Make It Easy to Continue an Old Routine
If your loved one always started each morning with a newspaper in one hand and a cup of joe in the other, arrange for a daily delivery of the newspaper, or have it forwarded to their new address and ensure they have a steady supply of coffee. 

Encourage Your Parent to Volunteer within the Community
Many assisted living communities have resident volunteers that take on roles at the community such as leading a craft group, managing the library or sponsoring a club. When residents feel useful and as though they have a purpose, it can improve their outlook and help immensely with the transition.

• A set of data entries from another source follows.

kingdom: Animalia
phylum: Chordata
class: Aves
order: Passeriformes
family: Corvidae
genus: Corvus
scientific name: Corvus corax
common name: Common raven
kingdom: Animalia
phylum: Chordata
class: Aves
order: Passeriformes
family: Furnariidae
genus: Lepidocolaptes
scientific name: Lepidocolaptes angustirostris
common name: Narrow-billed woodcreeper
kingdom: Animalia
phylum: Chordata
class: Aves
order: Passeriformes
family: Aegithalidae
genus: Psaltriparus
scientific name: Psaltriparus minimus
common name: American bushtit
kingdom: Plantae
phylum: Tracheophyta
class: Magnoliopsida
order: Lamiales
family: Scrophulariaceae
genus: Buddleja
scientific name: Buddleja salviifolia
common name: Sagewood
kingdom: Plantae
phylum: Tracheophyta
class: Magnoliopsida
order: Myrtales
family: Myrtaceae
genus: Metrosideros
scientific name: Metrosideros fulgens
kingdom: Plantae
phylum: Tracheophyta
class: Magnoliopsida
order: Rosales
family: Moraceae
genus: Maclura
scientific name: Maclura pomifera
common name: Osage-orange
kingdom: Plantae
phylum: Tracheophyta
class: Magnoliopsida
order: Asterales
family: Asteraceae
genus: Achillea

Allow Them to Be Independent
Although it’s important to visit and/or call to monitor the status of the transition, don’t become too protective or feel as though you need to be with them all the time during the transition, as this can be counterproductive. Visiting often during the first days after the move does help make sure your loved one doesn’t feel abandoned, but refrain from taking this too far, as excessive hand-holding could prevent your parent from successfully adapting to their new home.

Conclusion
Making the move to an assisted living community is a big undertaking. But, with a clear plan, the right amount of support, and a positive attitude, your loved one can enjoy the benefits of making new friends, enjoying activities they once used to love, and receiving the right amount of care and support they need.